For a great many use cases, the most effective way to collect data is via a sensor matrix. These dense grids of sensing elements have the ability to provide high-resolution and multidimensional measurements to downstream processes, which allows for better accuracy and precision. Unfortunately, the design methods employed in building these sensor matrices leave much to be desired. For starters, wiring them quickly becomes problematic as an M x N sensor matrix requires M x N wires. Each of these wires is a potential point of failure, leaving these devices prone to malfunctioning. Moreover, this configuration wastes a lot of space, which can make such designs unsuitable for applications where device size is a critical factor. Further issues arise due to the fact that measurements from such systems are captured using time-division multiplexing, which reduces the temporal resolution of readings.
To address these issues, developers have created matrices with redundant connections and components, involving sensor nodes configured in mesh networks. But this approach also has its issues in that it requires substantial computing power and greatly impedes miniaturization. A completely different approach taken by researchers at the Hong Kong University of Science and Technology may help to alleviate these problems in the future, however. They have developed a sensor matrix that utilizes only a single wire to carry signals from all sensors.

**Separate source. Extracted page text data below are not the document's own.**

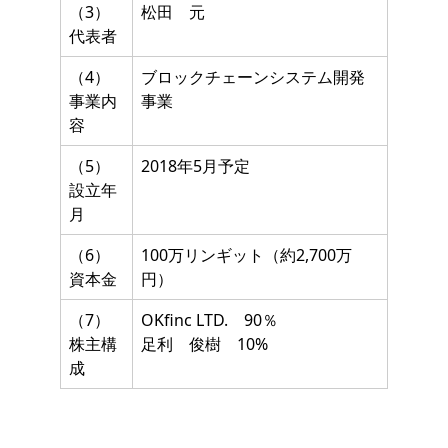
（3）
松田 元
代表者
（4）
ブロックチェーンシステム開発
事業内
事業
容
（5）
2018年5月予定
設立年
月
（6）
100万リンギット（約2,700万
資本金
円）
（7）
OKfinc LTD. 90％
株主構
足利 俊樹 10%
成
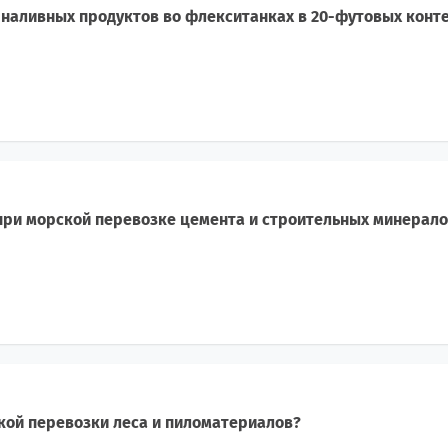
наливных продуктов во флекситанках в 20-футовых конт
 при морской перевозке цемента и строительных минерало
кой перевозки леса и пиломатериалов?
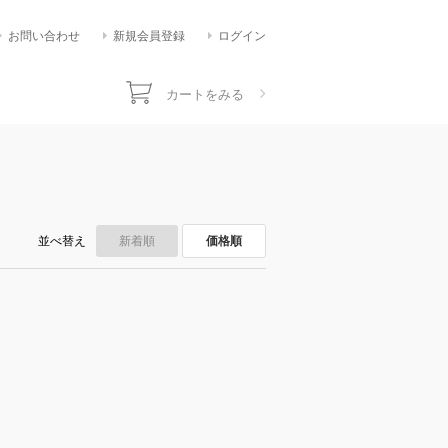
お問い合わせ
新規会員登録
ログイン
カートをみる
並べ替え
新着順
価格順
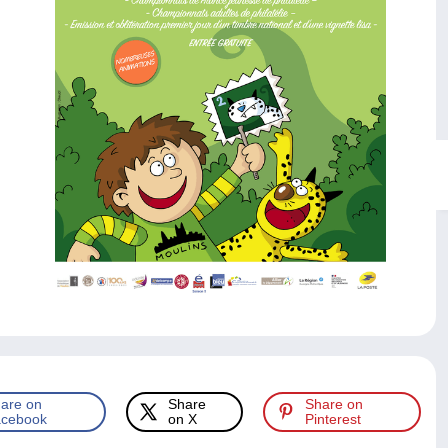
are on
Share
Share on
cebook
on X
Pinterest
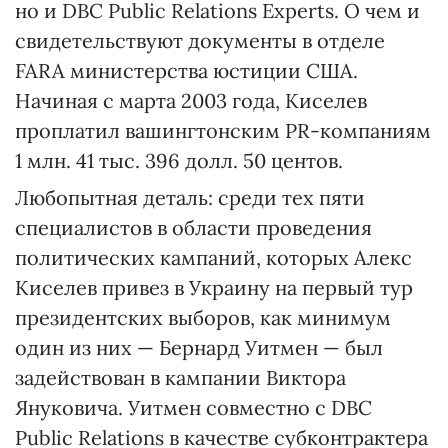
но и DBC Public Relations Experts. О чем и
свидетельствуют документы в отделе
FARA министерства юстиции США.
Начиная с марта 2003 года, Киселев
проплатил вашингтонским PR-компаниям
1 млн. 41 тыс. 396 долл. 50 центов.
Любопытная деталь: среди тех пяти
специалистов в области проведения
политических кампаний, которых Алекс
Киселев привез в Украину на первый тур
президентских выборов, как минимум
один из них — Бернард Уитмен — был
задействован в кампании Виктора
Януковича. Уитмен совместно с DBC
Public Relations в качестве субконтрактера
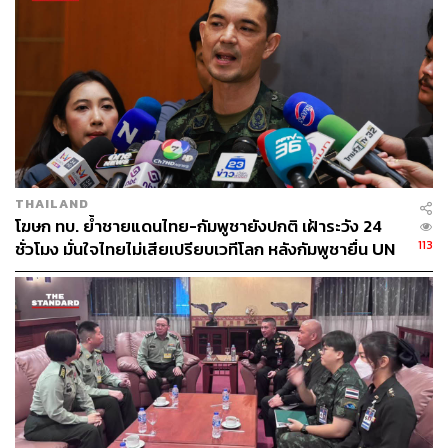
ต่อมาเวลา 13.00 น. กลุ่มศูนย์รวมประชาชนปกป้องสถาบัน
เดินทางต่อไปยังกรมยุทธการทหาร กองบัญชาการกองทัพ
ไทย เพื่อยื่นหนังสือ ต่อ พล.อ. เฉลิมพล ศรีสวัสดิ์ ผู้บัญชาการ
ทหารสูงสุด เพื่อให้พิจารณาการออกมาชุมนุมของกลุ่ม
ชุมนุมเรียกร้องประชาธิปไตยในวันที่ 7 สิงหาคมนี้ ว่ามี
ความเหมาะสมหรือไม่
TAGS:
ม็อบ 7 สิงหา
การชุมนุมทางการเมือง
กองทัพบก
ศูนย์รวมประชาชนปกป้องสถาบันพระมหากษัตริย์
(ศปปส.)
THAILAND
โฆษก ทบ. ย้ำชายแดนไทย-กัมพูชายังปกติ เฝ้าระวัง 24
113
ชั่วโมง มั่นใจไทยไม่เสียเปรียบเวทีโลก หลังกัมพูชายื่น UN
รับรอง MOU43
92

The team took inspiration from tonotopy, which is the process by which different sound frequencies are transmitted from the ear to the auditory cortex in the brain for processing. In the same way that each hair cell in the cochlea is tuned to a different frequency of sound, each sensor in the matrix is assigned a unique sine wave frequency, which serves as its identifier. The measurement captured by each sensor is then encoded by modulating the amplitude of the signal. As this signal travels through the single wire, measurements from each sensor are made available to downstream processing units, with the help of a Fast Fourier Transform algorithm, by identifying each unit’s unique frequency and decoding the information encoded in that signal’s amplitude.

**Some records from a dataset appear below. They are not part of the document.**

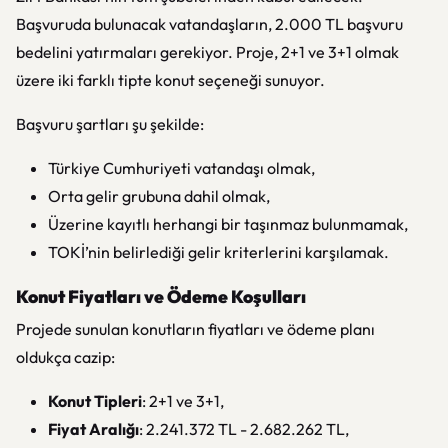
Başvuruda bulunacak vatandaşların, 2.000 TL başvuru
bedelini yatırmaları gerekiyor. Proje, 2+1 ve 3+1 olmak
üzere iki farklı tipte konut seçeneği sunuyor.
Başvuru şartları şu şekilde:
Türkiye Cumhuriyeti vatandaşı olmak,
Orta gelir grubuna dahil olmak,
Üzerine kayıtlı herhangi bir taşınmaz bulunmamak,
TOKİ’nin belirlediği gelir kriterlerini karşılamak.
Konut Fiyatları ve Ödeme Koşulları
Projede sunulan konutların fiyatları ve ödeme planı
oldukça cazip:
Konut Tipleri
: 2+1 ve 3+1,
Fiyat Aralığı
: 2.241.372 TL - 2.682.262 TL,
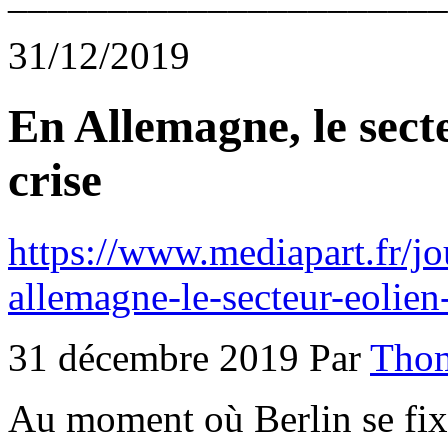
31/12/2019
En Allemagne, le sect
crise
https://www.mediapart.fr/j
allemagne-le-secteur-eolien
31 décembre 2019 Par
Thom
Au moment où Berlin se fixe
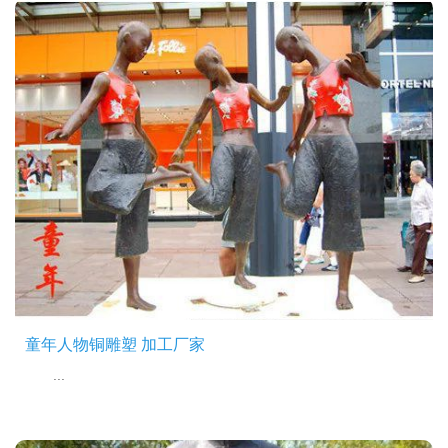
童年人物铜雕塑 加工厂家
...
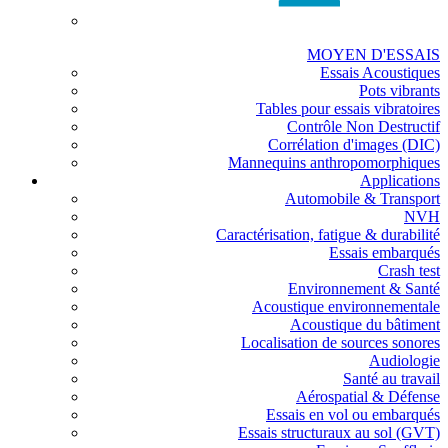
MOYEN D'ESSAIS
Essais Acoustiques
Pots vibrants
Tables pour essais vibratoires
Contrôle Non Destructif
Corrélation d'images (DIC)
Mannequins anthropomorphiques
Applications
Automobile & Transport
NVH
Caractérisation, fatigue & durabilité
Essais embarqués
Crash test
Environnement & Santé
Acoustique environnementale
Acoustique du bâtiment
Localisation de sources sonores
Audiologie
Santé au travail
Aérospatial & Défense
Essais en vol ou embarqués
Essais structuraux au sol (GVT)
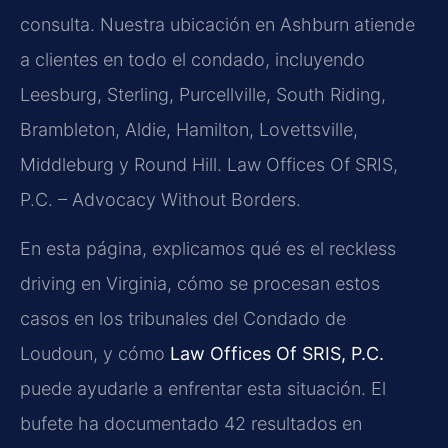
consulta. Nuestra ubicación en Ashburn atiende
a clientes en todo el condado, incluyendo
Leesburg, Sterling, Purcellville, South Riding,
Brambleton, Aldie, Hamilton, Lovettsville,
Middleburg y Round Hill. Law Offices Of SRIS,
P.C. – Advocacy Without Borders.
En esta página, explicamos qué es el reckless
driving en Virginia, cómo se procesan estos
casos en los tribunales del Condado de
Loudoun, y cómo
Law Offices Of SRIS, P.C.
puede ayudarle a enfrentar esta situación. El
bufete ha documentado 42 resultados en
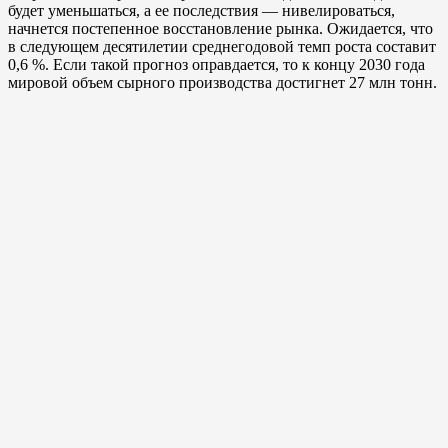
будет уменьшаться, а ее последствия — нивелироваться,
начнется постепенное восстановление рынка. Ожидается, что
в следующем десятилетии среднегодовой темп роста составит
0,6 %. Если такой прогноз оправдается, то к концу 2030 года
мировой объем сырного производства достигнет 27 млн тонн.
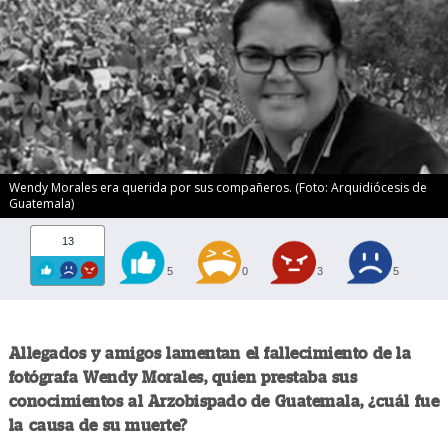
Wendy Morales era querida por sus compañeros. (Foto: Arquidiócesis de
Guatemala)
13
5
0
3
5
Allegados y amigos lamentan el fallecimiento de la
fotógrafa Wendy Morales, quien prestaba sus
conocimientos al Arzobispado de Guatemala, ¿cuál fue
la causa de su muerte?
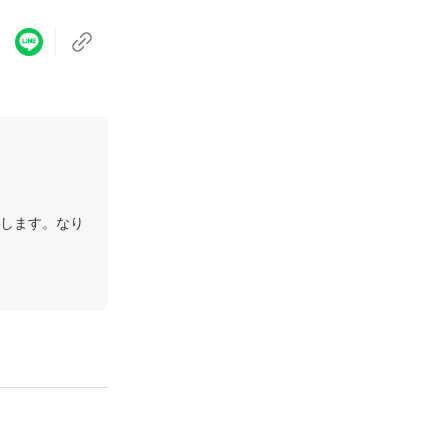
します。なり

In a demonstration of their technology, the researchers built a glove with a matrix of both pressure and temperature sensors. By grasping a cup containing liquids of varying temperatures, they showed how the device can accurately track both pressure and temperature measurements across the entire surface of the glove using only a single wire for data. A similar experiment demonstrated how an array of strain gauges can be placed on the wing of an aircraft to monitor for unacceptable levels of strain that could cause a loss of flight control.

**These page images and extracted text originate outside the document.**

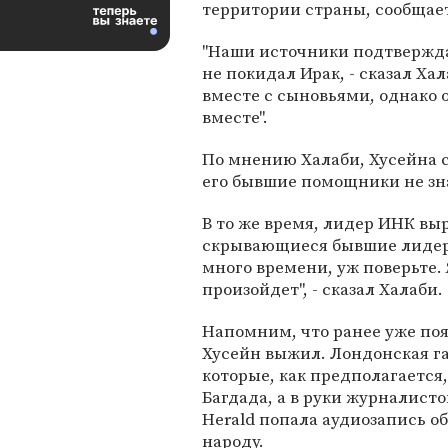
территории страны, сообщает
"Наши источники подтвержда
не покидал Ирак, - сказал Хал
вместе с сыновьями, однако 
вместе".
По мнению Халаби, Хусейна 
его бывшие помощники не зна
В то же время, лидер ИНК выр
скрывающиеся бывшие лидеры
много времени, уж поверьте. 
произойдет", - сказал Халаби.
Напомним, что ранее уже поя
Хусейн выжил. Лондонская газ
которые, как предполагается
Багдада, а в руки журналисто
Herald попала аудиозапись о
народу.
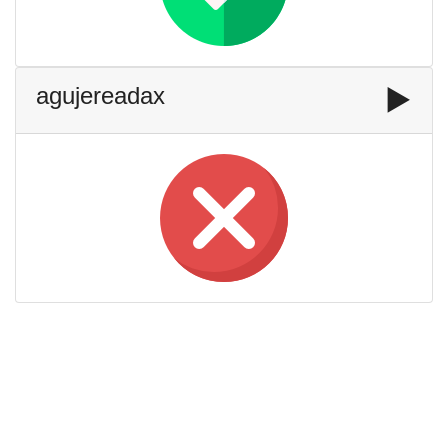
agujereadax
▶️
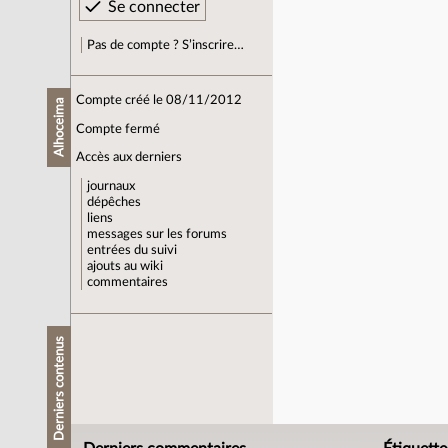
Pas de compte ? S’inscrire…
Compte créé le 08/11/2012
Alhoceima
Compte fermé
Accès aux derniers
journaux
dépêches
liens
messages sur les forums
entrées du suivi
ajouts au wiki
commentaires
Derniers contenus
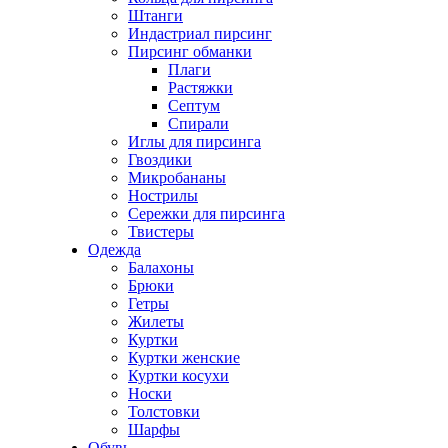
Штанги
Индастриал пирсинг
Пирсинг обманки
Плаги
Растяжки
Септум
Спирали
Иглы для пирсинга
Гвоздики
Микробананы
Нострилы
Сережки для пирсинга
Твистеры
Одежда
Балахоны
Брюки
Гетры
Жилеты
Куртки
Куртки женские
Куртки косухи
Носки
Толстовки
Шарфы
Обувь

While this innovative sensing matrix may solve a number of existing problems, there is still more work to be done. First, the bandwidth of the system could be a problem for some applications, as the sensors must all be sampled in sequence, not simultaneously. Furthermore, the reliance on off-the-shelf sensors leads to limitations in the device’s possible resolution levels, because these individual sensing elements are only just so small. In any case, this is a significant step forward, and with further development could have important implications in a wide range of fields.